Le projet de loi pour la croissance et l’activité viendra en discussion à l’Assemblée nationale le 26 janvier prochain. Porté par le ministre de l’économie Emmanuel Macron, ce texte concerne des domaines aussi différents que les professions réglementées, le droit du travail, le transport par autocar, les pouvoirs de l'Autorité de la concurrence, l’assouplissement des règles d’urbanisme pour favoriser la libre concurrence des grandes enseignes, l’extension et la banalisation du travail le dimanche et en soirée ou la réforme des prud'hommes.
Derrière cette apparence de fourre-tout, ce texte a en réalité une cohérence : les réformes structurelles qu’il promeut pour s’attaquer aux soi-disant « rigidités » réglementaires sur certains marchés des biens et des services, sur le marché du travail et sur la protection sociale s’inscrivent en effet dans les injonctions de la commission européenne et de la Chancelière allemande. Il s’agit pour le gouvernement de poser de nouveaux jalons dans la voie de la libéralisation et d’envoyer à la fois aux marchés, à Bruxelles et à l’Allemagne, la preuve concrète que la France se réforme.
Car la France, qui depuis la ratification à l’automne 2012 du traité sur la stabilité, la coordination et la gouvernance (TSCG) a accepté de placer son budget sous la surveillance étroite de la commission européenne, a senti passer le vent du boulet. Son budget pour 2015 a failli être rejeté par les commissaires européens, le moins sévère n’étant pas le nouveau commissaire aux affaires économiques Pierre Moscovici, nommé cet automne après avoir occupé en France le poste de… ministre de l’économie et des finances. Fin novembre, la commission européenne a donc donné 3 mois à la France pour « prendre des mesures supplémentaires pour assurer un respect de ses obligations au titre de la procédure de déficit excessif pour 2015 » et pour « continuer et accélérer sur la voie des réformes structurelles. » Mais pour Angela Merkel, qui se comporte comme si elle était élue à la présidence française : « la Commission a dit de façon claire que ce qui est jusqu'à présent sur la table n'est pas encore suffisant. »

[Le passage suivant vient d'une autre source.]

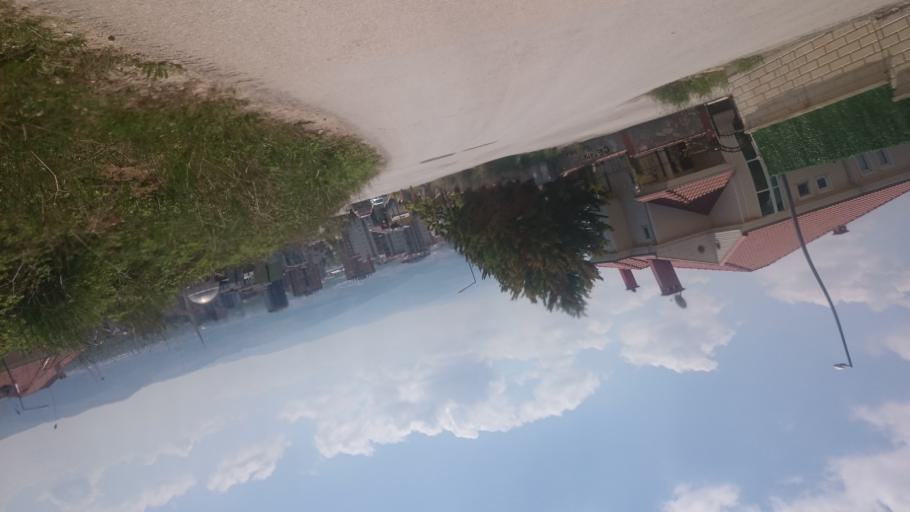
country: TR
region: Bursa
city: Gorukle
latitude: 40.2244
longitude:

C’est donc pour satisfaire la vision libérale de l’Europe portée par la Chancelière allemande et la commission européenne que le gouvernement présente ce projet de loi guidé par un seul principe : la marchandisation de toute la société conduisant à son profond remodelage. Il s’agit de considérer les français comme des sujets flexibles ou de simples consommateurs, et non plus d’abord comme des citoyens actifs (y compris le dimanche) et des travailleurs rémunérés correctement parce qu’ils apportent leurs compétences indispensables à la création de richesse. Une vision que je rejette catégoriquement.